Provided data:
* * * *
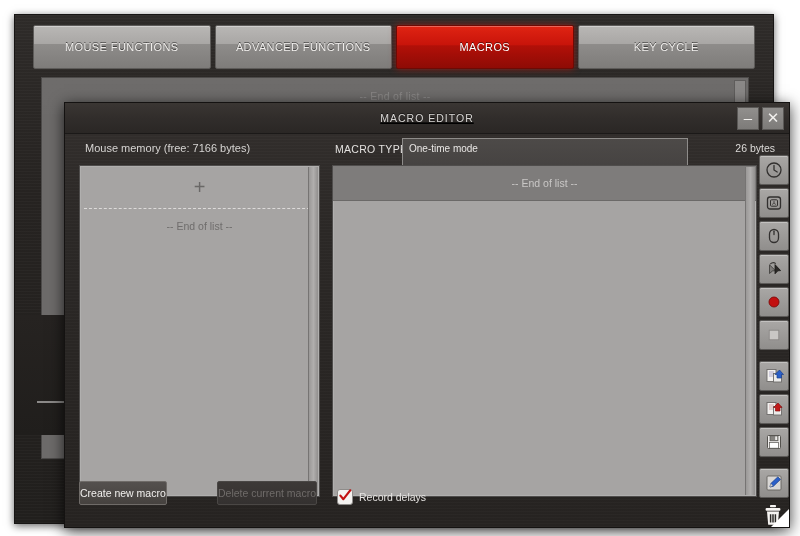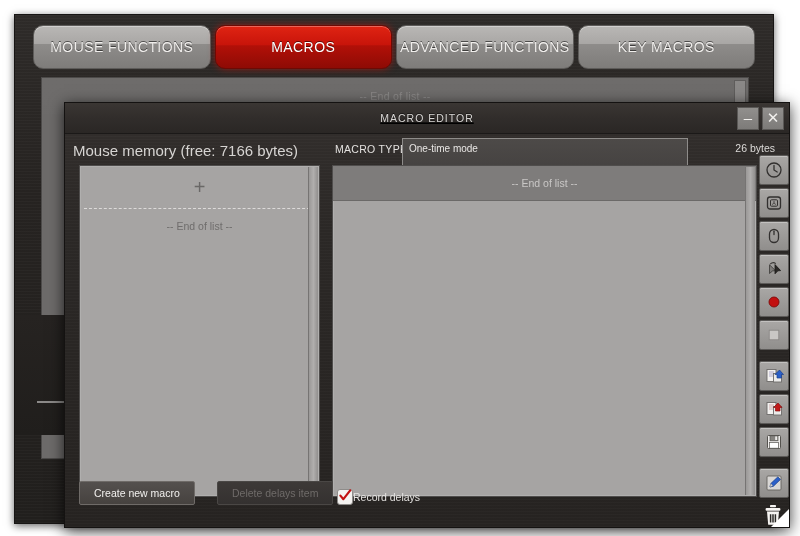--- a/index.html
+++ b/index.html
@@ -57,13 +57,13 @@
     display: flex;
     align-items: center;
     justify-content: center;
-    font-size: 14px;
+    font-size: 11px;
     letter-spacing: 0.4px;
     color: #f0eeec;
     text-shadow: 0 -1px 0 rgba(0,0,0,0.55);
     background: linear-gradient(180deg, #b9b7b5 0%, #a9a7a5 42%, #8e8c8a 44%, #7e7c7a 100%);
     border: 1px solid #5d5b59;
-    border-radius: 10px;
+    border-radius: 2px;
     box-shadow: inset 0 1px 0 rgba(255,255,255,0.35);
     cursor: pointer;
     user-select: none;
* * * *
Your task:
Transcribe all of the records above character for character. Exclude the pictures.

Response to this task:
--- a/index.html
+++ b/index.html
@@ -57,13 +57,13 @@
     display: flex;
     align-items: center;
     justify-content: center;
-    font-size: 14px;
+    font-size: 11px;
     letter-spacing: 0.4px;
     color: #f0eeec;
     text-shadow: 0 -1px 0 rgba(0,0,0,0.55);
     background: linear-gradient(180deg, #b9b7b5 0%, #a9a7a5 42%, #8e8c8a 44%, #7e7c7a 100%);
     border: 1px solid #5d5b59;
-    border-radius: 10px;
+    border-radius: 2px;
     box-shadow: inset 0 1px 0 rgba(255,255,255,0.35);
     cursor: pointer;
     user-select: none;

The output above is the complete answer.